It’s not all meant to be shocking, though. Most jokes are rooted in a statistical reality we are all too sickeningly familiar with. Some jokes that prompted this response for me include: “Only 6 percent of all rape cases end in conviction. Anyone else like those odds?” and, “I live for sex. Unlike my victims, who have sex to live,” followed by: “If God doesn’t need a woman’s consent to get her pregnant, why the fuck should I?”

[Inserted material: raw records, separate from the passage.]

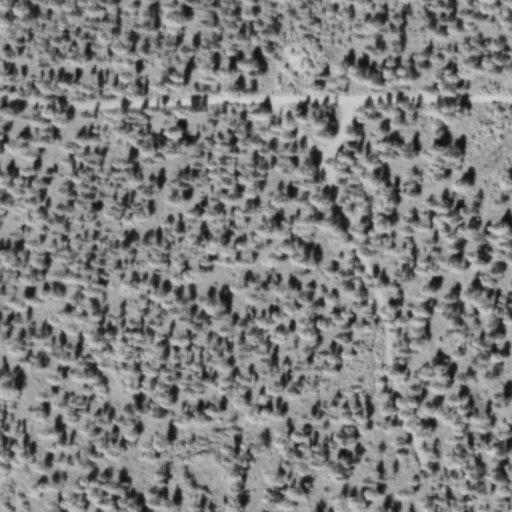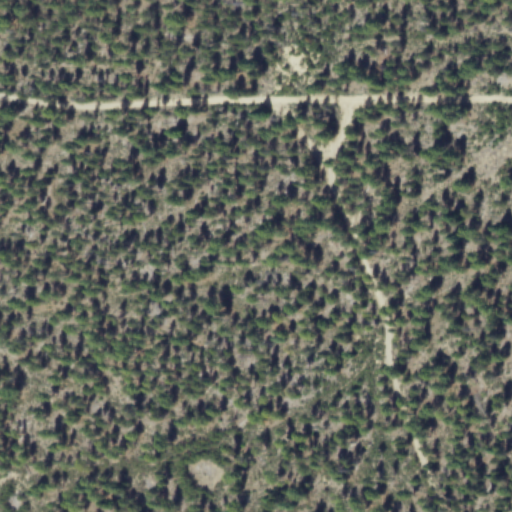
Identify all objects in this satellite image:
road: (255, 100)
road: (336, 132)
road: (369, 298)
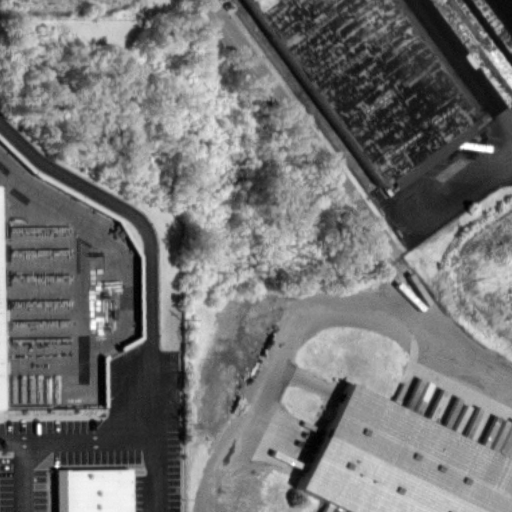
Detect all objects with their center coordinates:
building: (490, 34)
road: (469, 58)
building: (372, 92)
road: (298, 128)
road: (149, 279)
road: (304, 307)
road: (76, 440)
building: (399, 464)
road: (22, 476)
building: (89, 490)
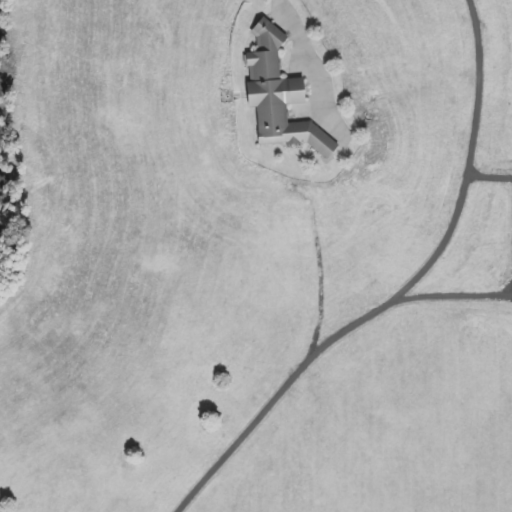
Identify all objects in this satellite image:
building: (280, 95)
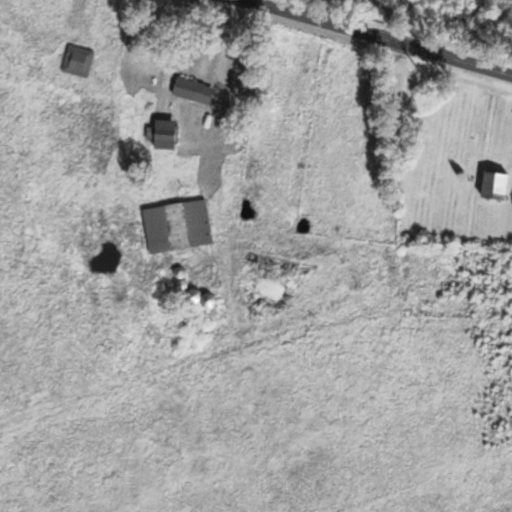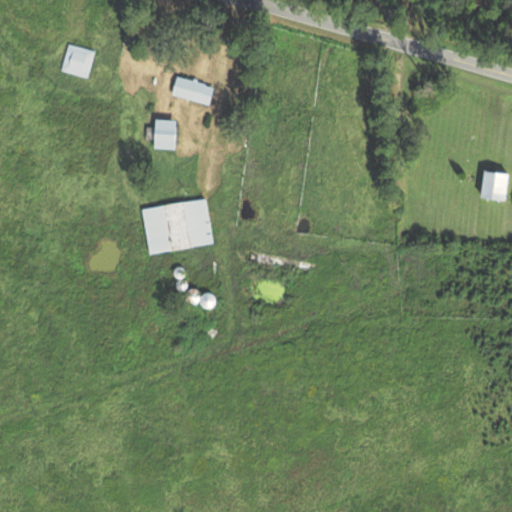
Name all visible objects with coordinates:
road: (386, 20)
road: (377, 38)
building: (76, 60)
building: (190, 90)
building: (160, 134)
building: (492, 186)
building: (174, 226)
building: (198, 299)
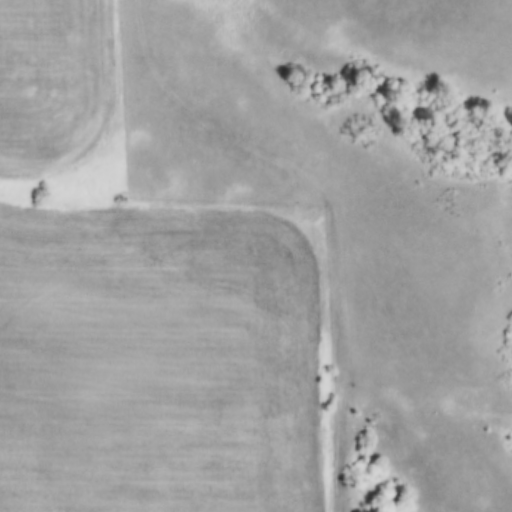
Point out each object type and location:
road: (286, 167)
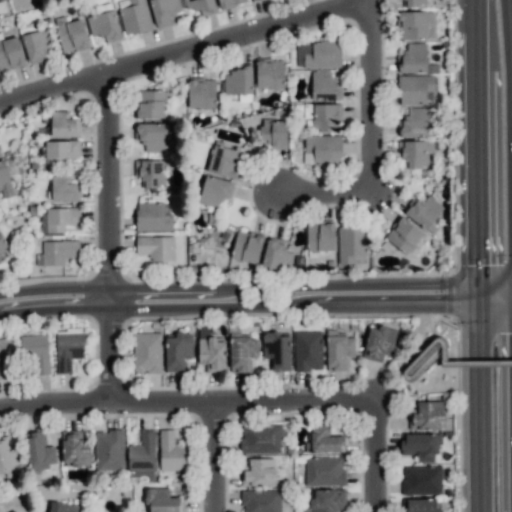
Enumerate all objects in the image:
building: (252, 0)
building: (230, 3)
building: (414, 3)
building: (201, 6)
building: (164, 11)
building: (134, 16)
building: (105, 24)
building: (416, 25)
road: (505, 26)
building: (71, 34)
building: (38, 45)
building: (10, 53)
building: (319, 54)
road: (185, 55)
building: (415, 59)
building: (270, 73)
building: (239, 83)
building: (324, 86)
building: (416, 89)
building: (202, 93)
road: (370, 98)
building: (150, 104)
building: (323, 115)
building: (414, 122)
building: (63, 124)
building: (274, 133)
building: (150, 136)
road: (479, 140)
building: (62, 149)
building: (322, 149)
building: (415, 153)
building: (0, 154)
building: (223, 161)
building: (150, 172)
building: (5, 180)
building: (64, 189)
building: (215, 190)
road: (326, 199)
building: (424, 213)
building: (152, 217)
building: (58, 219)
building: (403, 235)
building: (320, 236)
road: (108, 241)
building: (2, 244)
building: (352, 244)
building: (156, 247)
building: (247, 247)
building: (57, 252)
building: (277, 255)
road: (495, 281)
road: (239, 285)
road: (479, 292)
road: (255, 305)
building: (379, 342)
building: (68, 348)
building: (211, 349)
building: (178, 350)
building: (277, 350)
building: (308, 350)
building: (338, 350)
building: (36, 352)
building: (147, 352)
building: (242, 353)
building: (6, 359)
building: (423, 360)
road: (187, 404)
road: (479, 407)
building: (427, 416)
building: (261, 438)
building: (324, 440)
building: (421, 445)
building: (75, 449)
building: (109, 450)
building: (40, 451)
building: (172, 452)
building: (142, 457)
road: (376, 457)
road: (211, 458)
building: (9, 460)
building: (324, 471)
building: (259, 472)
building: (421, 480)
building: (261, 500)
building: (328, 500)
building: (163, 501)
building: (422, 505)
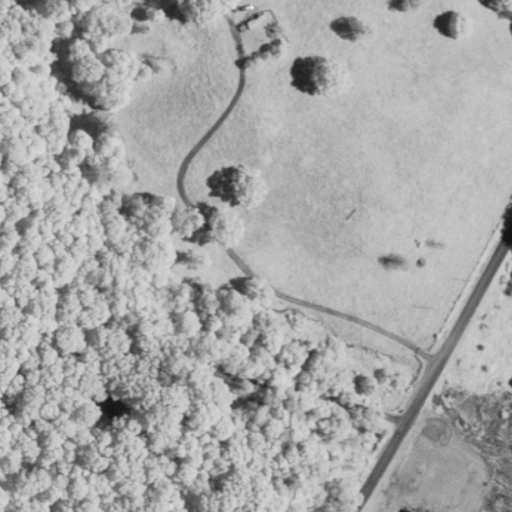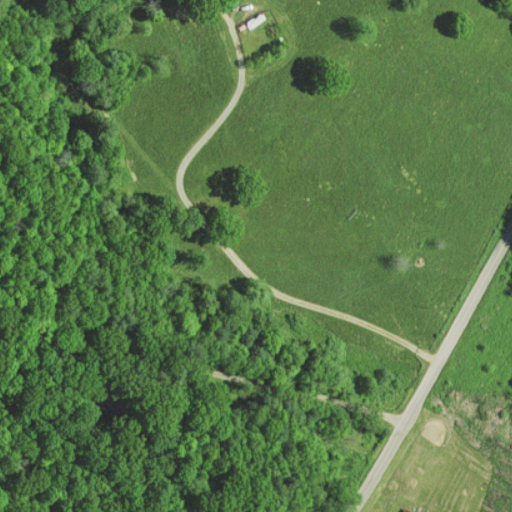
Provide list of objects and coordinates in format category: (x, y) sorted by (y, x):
road: (214, 232)
road: (434, 373)
road: (273, 387)
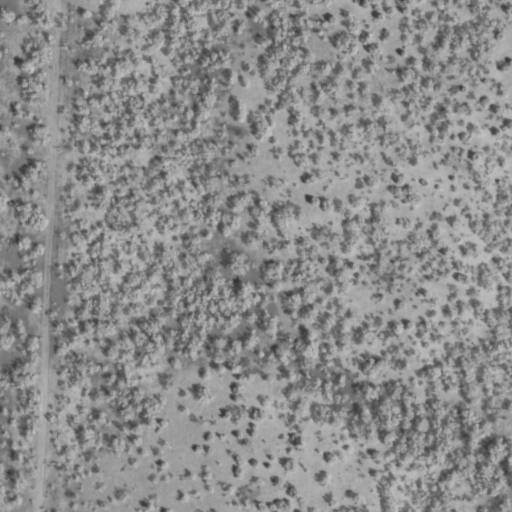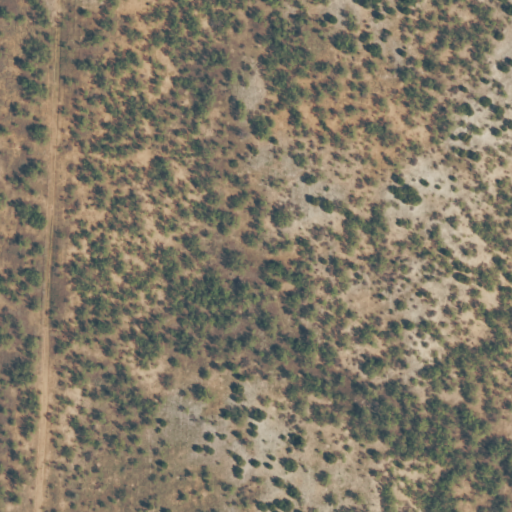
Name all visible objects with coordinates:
road: (36, 256)
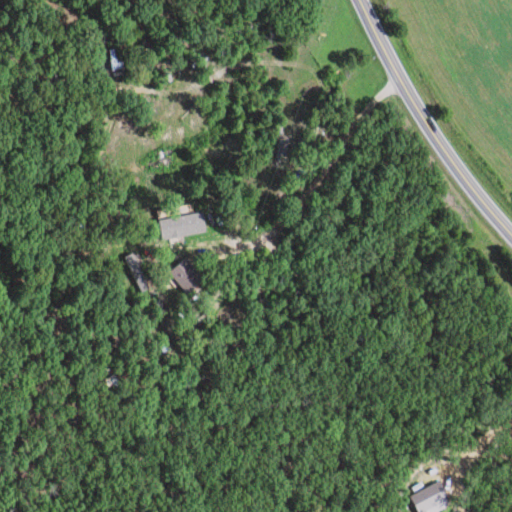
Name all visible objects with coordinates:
road: (426, 124)
building: (190, 226)
building: (194, 276)
building: (438, 497)
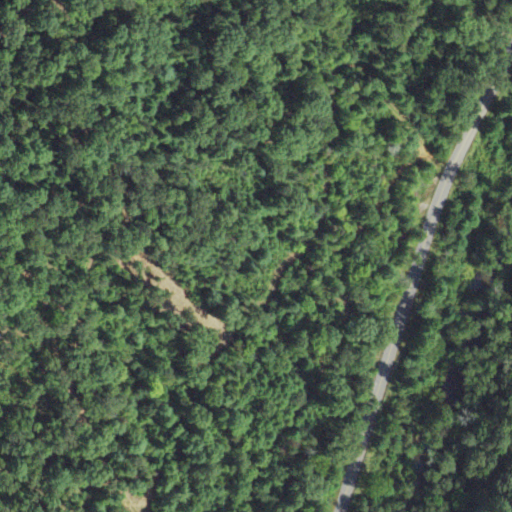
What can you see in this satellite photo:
road: (413, 274)
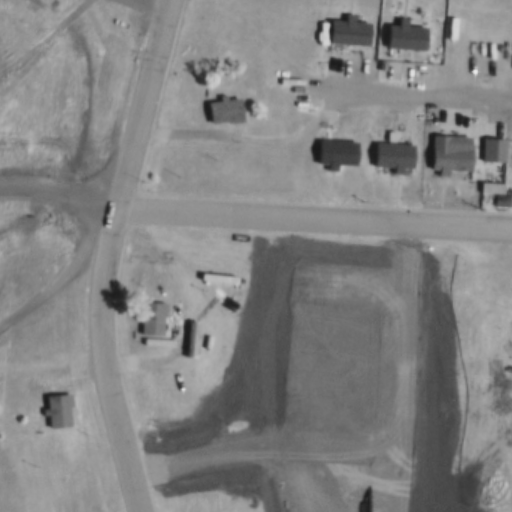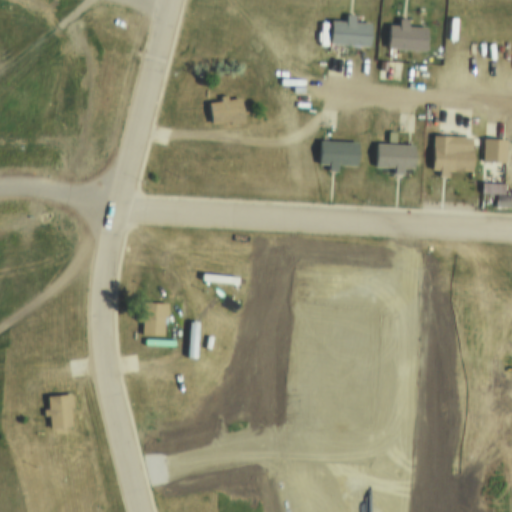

It’s easy to see why Place’s work is, more often than not, considered too controversial to be performed live, but Place is merely stripping away the boundaries of art making and doing what many artists are too afraid to do. By being overtly politically incorrect she has unlimited legroom to challenge the unduly sensitive political landscape we have constructed today. Place’s humor serves a different purpose, when telling rape jokes, than that of “Tosh.0” host Daniel Tosh or male comics like Dave Chappelle. Instead of allowing people to look down at their feet when the topic of rape arises, Place’s work forces readers to be wide awake to a subject matter that has been stashed away for so long. And she does this by surfacing the voices of the convicted, those outcasted from the perimeters of human-coded normality and sanity.
Place’s work is risky from start to finish, but that is what makes it so uneasily potent. To Place, “Art is violence, to time and space and representation.” Her work fully lends itself to risk because it thrives on tension through antagonism and the brutal honesty of the darker shades life has to offer. Some denounce Place as racist, some say she is a rape sympathizer, but I would rather appoint her as an artist with no limits or bounds in a subject matter that is often erroneously and blindly suppressed into nothingness.